**DIRECTIONS FOR THIS TASK**. Which lines in the rows below contain the string "Write"? Collect each of them.
[[ RECORDS FOR THE TASK, beginning ]]
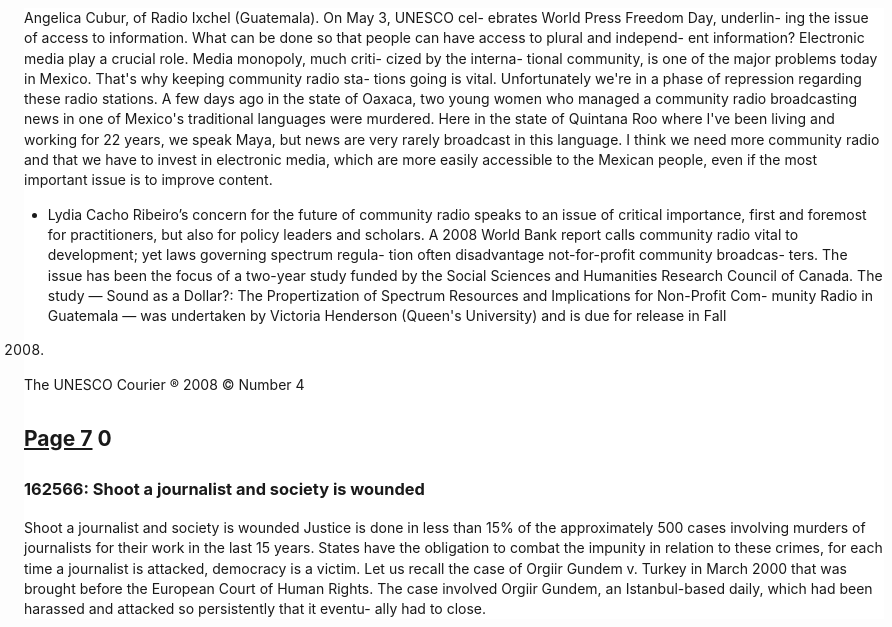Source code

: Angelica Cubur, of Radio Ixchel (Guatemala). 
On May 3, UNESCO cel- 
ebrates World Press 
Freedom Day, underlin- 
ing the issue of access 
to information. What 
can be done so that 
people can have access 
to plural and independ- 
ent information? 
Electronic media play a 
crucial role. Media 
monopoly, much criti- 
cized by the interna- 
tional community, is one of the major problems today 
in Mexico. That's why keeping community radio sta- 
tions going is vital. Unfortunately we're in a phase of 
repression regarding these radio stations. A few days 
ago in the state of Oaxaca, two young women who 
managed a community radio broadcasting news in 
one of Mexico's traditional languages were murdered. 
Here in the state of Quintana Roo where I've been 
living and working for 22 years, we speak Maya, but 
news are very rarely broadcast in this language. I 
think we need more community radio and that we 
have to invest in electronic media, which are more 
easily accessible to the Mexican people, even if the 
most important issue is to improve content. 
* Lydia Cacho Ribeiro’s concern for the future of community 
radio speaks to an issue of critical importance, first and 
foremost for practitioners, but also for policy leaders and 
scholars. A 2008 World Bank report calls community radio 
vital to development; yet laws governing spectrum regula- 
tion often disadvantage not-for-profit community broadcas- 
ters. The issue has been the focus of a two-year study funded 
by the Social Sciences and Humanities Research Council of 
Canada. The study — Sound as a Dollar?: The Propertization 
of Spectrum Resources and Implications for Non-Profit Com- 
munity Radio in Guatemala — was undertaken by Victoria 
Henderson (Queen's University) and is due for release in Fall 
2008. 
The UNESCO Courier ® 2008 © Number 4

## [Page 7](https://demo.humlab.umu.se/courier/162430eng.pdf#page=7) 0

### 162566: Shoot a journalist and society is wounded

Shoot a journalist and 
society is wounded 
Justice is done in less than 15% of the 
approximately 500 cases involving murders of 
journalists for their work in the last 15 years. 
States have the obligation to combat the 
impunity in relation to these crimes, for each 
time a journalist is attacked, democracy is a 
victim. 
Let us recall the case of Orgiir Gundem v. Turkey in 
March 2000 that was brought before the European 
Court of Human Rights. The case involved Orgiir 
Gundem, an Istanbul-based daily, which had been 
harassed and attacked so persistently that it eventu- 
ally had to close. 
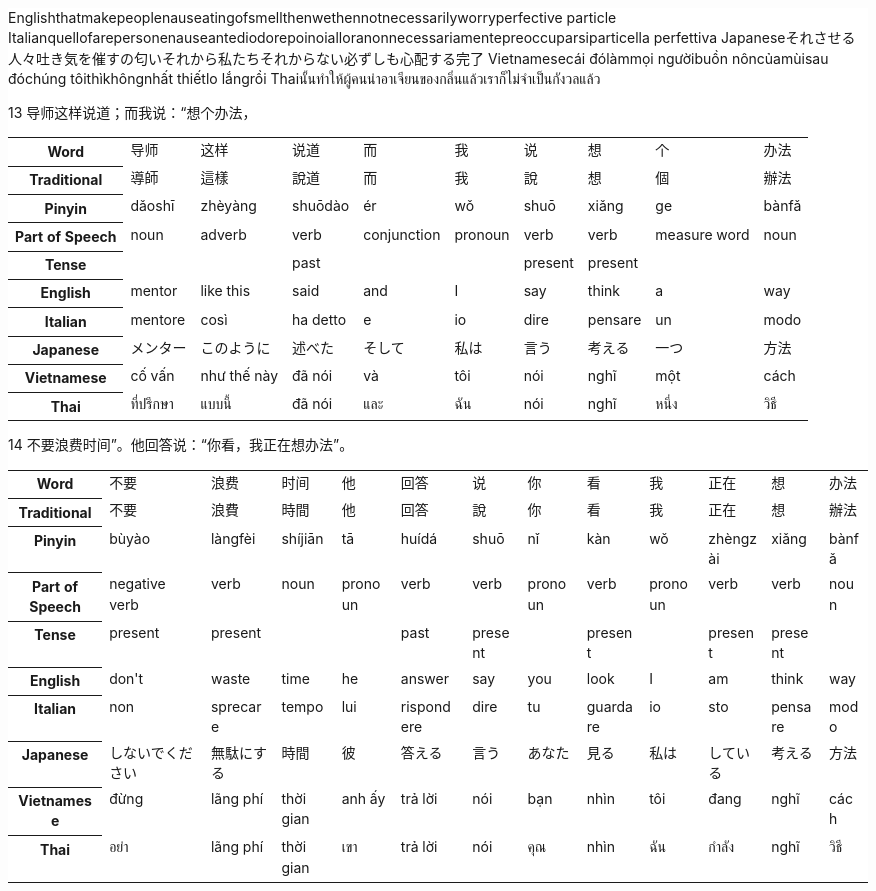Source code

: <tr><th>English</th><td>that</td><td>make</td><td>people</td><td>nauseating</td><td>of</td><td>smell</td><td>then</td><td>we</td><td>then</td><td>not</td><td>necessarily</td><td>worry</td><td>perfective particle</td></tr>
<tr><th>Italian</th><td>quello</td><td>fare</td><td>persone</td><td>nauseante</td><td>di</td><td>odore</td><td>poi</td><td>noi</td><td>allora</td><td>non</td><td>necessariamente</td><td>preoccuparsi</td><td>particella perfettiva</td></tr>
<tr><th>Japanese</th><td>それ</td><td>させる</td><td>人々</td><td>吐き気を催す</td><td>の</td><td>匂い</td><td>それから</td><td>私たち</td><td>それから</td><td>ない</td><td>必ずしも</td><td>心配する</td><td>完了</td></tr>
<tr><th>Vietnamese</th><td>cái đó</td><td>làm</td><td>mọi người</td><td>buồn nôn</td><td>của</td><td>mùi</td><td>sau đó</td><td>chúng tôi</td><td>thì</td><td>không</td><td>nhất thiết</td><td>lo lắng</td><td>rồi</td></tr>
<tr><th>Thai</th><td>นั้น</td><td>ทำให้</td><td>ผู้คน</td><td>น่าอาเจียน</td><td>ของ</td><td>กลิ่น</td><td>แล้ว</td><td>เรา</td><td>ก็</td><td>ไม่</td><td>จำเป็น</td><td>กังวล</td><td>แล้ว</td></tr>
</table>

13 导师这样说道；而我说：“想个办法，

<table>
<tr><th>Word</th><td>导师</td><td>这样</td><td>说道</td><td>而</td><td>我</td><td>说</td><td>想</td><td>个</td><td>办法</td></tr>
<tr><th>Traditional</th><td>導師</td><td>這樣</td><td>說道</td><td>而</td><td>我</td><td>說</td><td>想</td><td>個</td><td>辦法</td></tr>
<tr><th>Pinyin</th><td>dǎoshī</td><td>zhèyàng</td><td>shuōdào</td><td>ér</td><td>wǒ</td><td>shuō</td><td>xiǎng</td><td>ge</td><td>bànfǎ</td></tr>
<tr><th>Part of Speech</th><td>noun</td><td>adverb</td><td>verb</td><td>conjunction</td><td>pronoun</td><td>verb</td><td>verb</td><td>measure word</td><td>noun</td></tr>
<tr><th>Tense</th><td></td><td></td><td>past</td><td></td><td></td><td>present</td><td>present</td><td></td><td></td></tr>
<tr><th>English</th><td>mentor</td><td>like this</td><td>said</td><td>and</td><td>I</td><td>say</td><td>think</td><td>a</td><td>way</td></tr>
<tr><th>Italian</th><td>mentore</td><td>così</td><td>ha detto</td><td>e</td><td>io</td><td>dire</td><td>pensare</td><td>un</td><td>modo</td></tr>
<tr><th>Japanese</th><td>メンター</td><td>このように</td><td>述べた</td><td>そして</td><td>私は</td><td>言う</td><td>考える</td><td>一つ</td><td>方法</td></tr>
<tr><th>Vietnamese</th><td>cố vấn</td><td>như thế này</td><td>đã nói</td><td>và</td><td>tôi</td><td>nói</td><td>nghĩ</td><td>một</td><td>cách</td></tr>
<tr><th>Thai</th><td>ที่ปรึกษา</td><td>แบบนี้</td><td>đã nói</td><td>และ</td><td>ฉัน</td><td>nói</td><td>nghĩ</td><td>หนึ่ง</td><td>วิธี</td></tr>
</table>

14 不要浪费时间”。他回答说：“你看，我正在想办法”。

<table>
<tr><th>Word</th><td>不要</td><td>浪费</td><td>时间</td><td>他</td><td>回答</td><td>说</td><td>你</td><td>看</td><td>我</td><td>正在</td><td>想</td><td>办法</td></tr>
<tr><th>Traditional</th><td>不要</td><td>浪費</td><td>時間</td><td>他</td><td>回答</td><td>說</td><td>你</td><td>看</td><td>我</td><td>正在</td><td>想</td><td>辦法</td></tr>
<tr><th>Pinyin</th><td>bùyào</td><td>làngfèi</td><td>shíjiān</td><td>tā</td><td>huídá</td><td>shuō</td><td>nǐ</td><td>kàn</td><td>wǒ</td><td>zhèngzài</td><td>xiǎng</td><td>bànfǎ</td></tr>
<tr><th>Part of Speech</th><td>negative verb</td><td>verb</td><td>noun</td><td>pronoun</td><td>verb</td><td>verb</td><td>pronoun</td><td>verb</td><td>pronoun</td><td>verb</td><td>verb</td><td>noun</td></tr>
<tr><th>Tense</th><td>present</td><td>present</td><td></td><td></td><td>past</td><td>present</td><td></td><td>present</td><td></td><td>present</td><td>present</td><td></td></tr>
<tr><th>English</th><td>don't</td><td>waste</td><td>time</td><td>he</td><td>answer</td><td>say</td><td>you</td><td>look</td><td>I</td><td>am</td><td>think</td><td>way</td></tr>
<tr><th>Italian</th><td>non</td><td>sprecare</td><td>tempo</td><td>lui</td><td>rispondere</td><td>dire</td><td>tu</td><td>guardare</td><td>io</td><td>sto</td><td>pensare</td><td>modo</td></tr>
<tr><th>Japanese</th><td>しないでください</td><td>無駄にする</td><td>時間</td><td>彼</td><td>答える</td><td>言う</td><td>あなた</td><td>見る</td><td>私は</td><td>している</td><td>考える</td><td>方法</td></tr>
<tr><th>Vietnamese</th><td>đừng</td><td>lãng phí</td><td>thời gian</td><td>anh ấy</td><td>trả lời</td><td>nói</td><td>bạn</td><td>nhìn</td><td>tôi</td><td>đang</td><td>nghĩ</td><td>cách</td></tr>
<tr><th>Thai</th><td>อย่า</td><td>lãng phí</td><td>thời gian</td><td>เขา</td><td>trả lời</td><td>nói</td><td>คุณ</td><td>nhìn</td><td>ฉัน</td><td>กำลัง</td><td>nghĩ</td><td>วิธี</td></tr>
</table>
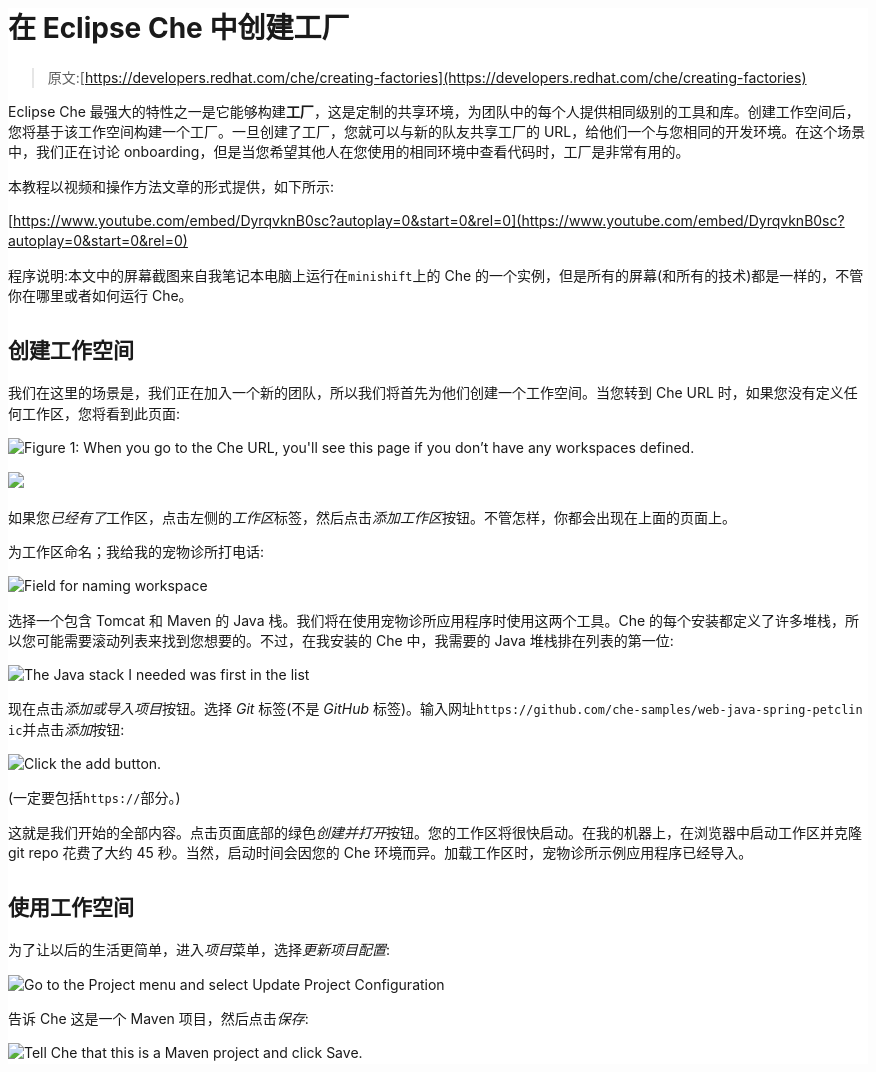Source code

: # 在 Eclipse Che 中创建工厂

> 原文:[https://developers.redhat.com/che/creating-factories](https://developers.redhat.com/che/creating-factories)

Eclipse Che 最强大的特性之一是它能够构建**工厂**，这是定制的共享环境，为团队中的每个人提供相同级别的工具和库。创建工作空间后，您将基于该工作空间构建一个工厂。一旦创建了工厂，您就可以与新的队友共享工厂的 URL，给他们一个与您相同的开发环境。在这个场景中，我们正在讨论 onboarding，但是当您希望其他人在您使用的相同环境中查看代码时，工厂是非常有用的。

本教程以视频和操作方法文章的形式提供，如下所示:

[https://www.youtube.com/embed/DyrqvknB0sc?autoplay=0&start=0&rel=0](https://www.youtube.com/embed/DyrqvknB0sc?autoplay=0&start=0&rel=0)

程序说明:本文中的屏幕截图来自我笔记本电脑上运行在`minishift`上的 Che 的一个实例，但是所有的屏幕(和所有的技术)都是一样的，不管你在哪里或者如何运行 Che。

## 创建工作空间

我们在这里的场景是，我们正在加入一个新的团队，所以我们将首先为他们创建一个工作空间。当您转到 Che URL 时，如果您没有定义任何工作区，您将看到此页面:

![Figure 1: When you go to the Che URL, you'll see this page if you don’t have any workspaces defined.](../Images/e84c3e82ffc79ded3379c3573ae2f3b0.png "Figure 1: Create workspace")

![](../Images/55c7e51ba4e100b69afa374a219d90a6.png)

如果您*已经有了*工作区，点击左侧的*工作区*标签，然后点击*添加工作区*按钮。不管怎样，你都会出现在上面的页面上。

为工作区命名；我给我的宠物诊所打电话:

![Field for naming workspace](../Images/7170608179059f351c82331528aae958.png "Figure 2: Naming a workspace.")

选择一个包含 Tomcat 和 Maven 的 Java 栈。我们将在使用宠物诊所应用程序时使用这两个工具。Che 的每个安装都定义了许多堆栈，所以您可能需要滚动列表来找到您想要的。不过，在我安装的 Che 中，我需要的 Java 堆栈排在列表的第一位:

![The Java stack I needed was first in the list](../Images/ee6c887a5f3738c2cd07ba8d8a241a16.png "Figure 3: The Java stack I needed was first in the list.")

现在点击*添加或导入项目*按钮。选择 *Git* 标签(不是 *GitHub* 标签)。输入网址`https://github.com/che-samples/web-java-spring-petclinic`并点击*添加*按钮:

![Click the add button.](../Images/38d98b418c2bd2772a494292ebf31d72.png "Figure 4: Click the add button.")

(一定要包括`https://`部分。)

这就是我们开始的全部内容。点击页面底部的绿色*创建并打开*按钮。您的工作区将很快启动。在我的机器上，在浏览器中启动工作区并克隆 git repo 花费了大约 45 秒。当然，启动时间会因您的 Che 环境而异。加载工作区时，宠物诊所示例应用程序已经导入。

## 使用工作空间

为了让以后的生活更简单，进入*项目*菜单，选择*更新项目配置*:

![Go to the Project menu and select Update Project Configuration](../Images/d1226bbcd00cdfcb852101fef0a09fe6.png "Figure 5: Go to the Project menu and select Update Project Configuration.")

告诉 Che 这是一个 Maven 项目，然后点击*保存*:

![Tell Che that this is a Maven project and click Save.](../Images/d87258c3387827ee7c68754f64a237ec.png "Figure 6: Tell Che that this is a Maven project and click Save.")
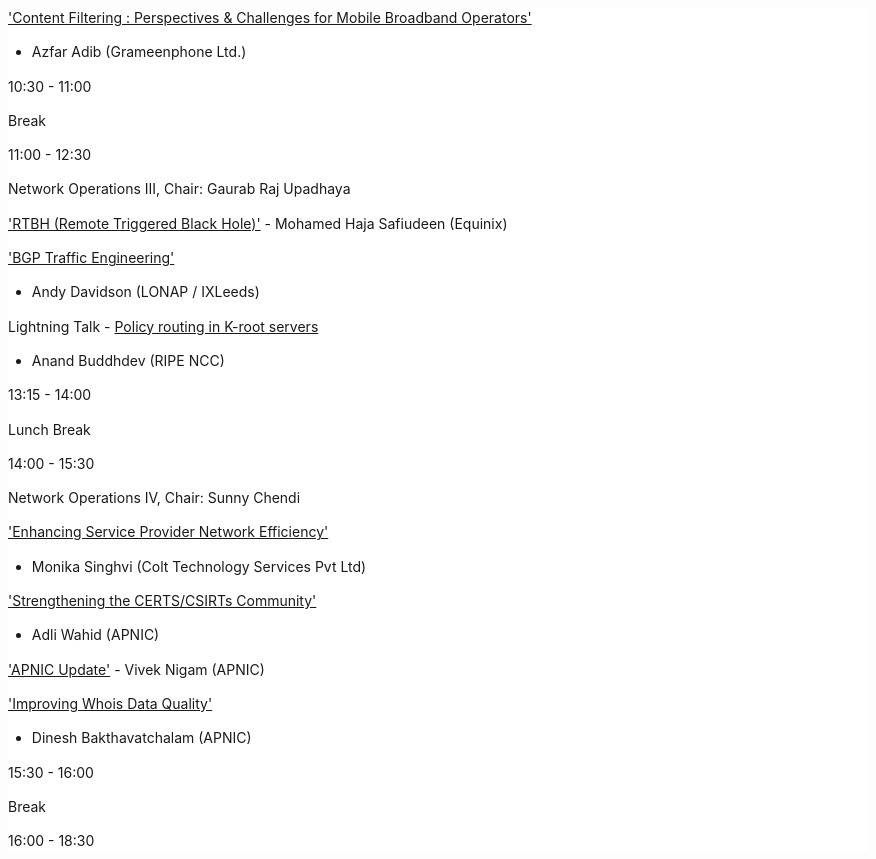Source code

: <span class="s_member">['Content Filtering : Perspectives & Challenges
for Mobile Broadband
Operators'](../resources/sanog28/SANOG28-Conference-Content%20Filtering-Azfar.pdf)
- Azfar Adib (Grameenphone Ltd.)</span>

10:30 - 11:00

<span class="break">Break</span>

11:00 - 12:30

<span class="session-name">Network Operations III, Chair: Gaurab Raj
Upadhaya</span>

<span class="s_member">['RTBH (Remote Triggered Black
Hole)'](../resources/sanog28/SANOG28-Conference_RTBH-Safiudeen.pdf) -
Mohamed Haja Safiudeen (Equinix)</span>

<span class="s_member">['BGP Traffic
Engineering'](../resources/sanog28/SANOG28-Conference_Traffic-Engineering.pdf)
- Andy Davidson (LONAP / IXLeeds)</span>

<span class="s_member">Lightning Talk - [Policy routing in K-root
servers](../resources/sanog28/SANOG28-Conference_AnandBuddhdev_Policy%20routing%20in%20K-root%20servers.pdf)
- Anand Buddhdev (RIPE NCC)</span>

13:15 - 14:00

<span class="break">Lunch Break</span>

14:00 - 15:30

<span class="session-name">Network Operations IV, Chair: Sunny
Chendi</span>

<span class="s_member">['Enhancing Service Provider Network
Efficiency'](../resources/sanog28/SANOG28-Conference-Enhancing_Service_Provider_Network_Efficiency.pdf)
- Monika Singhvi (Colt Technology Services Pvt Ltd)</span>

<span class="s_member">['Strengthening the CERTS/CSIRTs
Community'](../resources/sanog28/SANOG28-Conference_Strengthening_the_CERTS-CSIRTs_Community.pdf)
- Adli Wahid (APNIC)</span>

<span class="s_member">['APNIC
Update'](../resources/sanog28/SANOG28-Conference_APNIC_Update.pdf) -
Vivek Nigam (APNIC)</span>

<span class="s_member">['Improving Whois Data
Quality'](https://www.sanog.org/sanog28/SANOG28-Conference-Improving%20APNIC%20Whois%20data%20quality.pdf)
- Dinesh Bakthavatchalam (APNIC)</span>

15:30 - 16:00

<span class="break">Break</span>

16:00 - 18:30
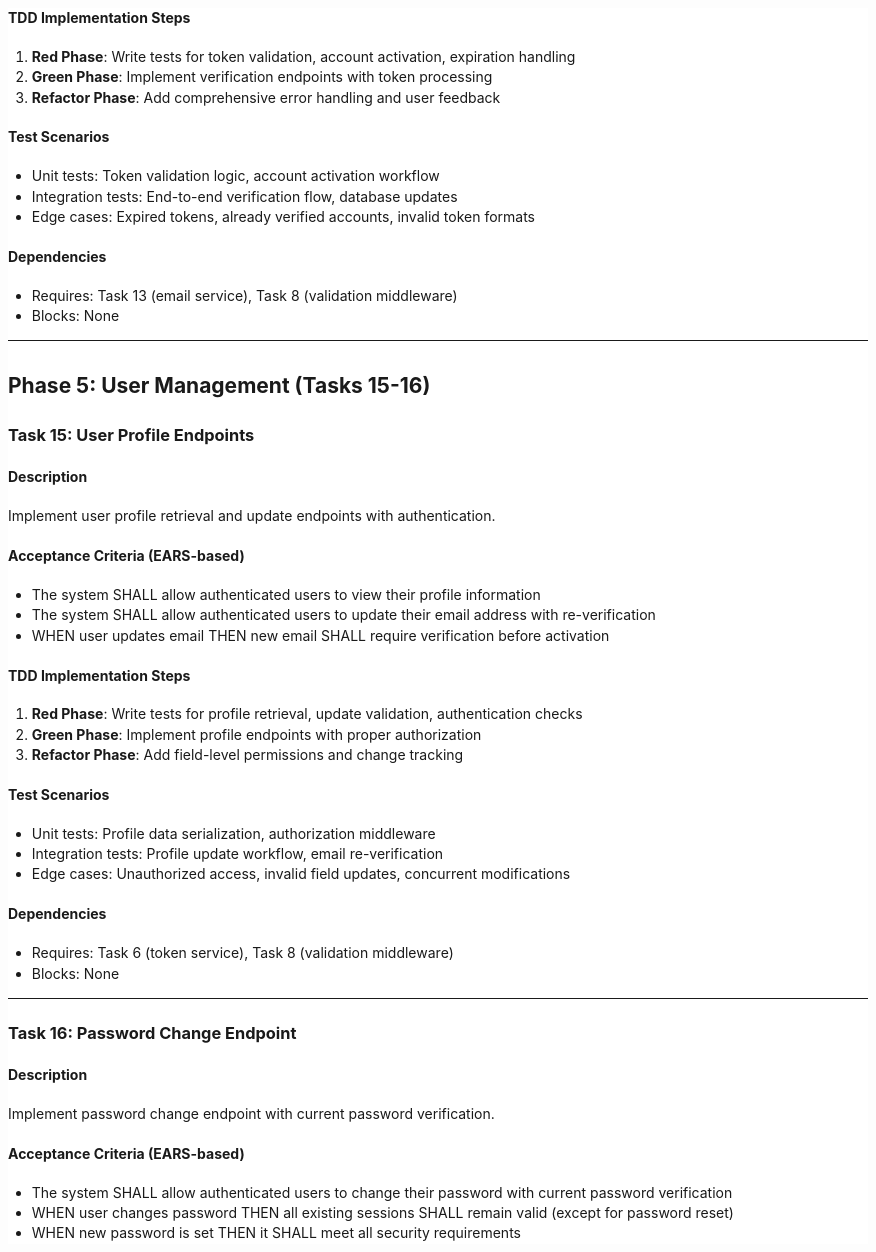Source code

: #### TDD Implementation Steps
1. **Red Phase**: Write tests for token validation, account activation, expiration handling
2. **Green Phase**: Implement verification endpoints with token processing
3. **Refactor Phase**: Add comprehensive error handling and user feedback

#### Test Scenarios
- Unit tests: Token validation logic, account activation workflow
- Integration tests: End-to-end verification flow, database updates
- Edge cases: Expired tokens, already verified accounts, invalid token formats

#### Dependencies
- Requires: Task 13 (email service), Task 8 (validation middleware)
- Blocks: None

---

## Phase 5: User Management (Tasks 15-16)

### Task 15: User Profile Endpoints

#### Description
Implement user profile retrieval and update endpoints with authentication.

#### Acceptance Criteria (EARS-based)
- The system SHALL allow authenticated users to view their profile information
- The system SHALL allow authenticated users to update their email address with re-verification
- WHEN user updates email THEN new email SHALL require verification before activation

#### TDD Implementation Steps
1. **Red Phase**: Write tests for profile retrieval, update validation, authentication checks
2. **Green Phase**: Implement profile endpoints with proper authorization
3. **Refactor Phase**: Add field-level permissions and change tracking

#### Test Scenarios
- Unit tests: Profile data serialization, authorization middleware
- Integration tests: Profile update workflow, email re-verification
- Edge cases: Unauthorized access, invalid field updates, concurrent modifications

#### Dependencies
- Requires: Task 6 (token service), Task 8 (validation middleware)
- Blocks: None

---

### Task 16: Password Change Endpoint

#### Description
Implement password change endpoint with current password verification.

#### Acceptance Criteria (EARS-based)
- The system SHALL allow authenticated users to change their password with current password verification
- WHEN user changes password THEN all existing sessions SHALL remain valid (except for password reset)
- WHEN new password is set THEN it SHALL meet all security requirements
[[ RECORDS FOR THE TASK, end ]]
**EXERCISE SOLUTION**.
1. **Red Phase**: Write tests for token validation, account activation, expiration handling
1. **Red Phase**: Write tests for profile retrieval, update validation, authentication checks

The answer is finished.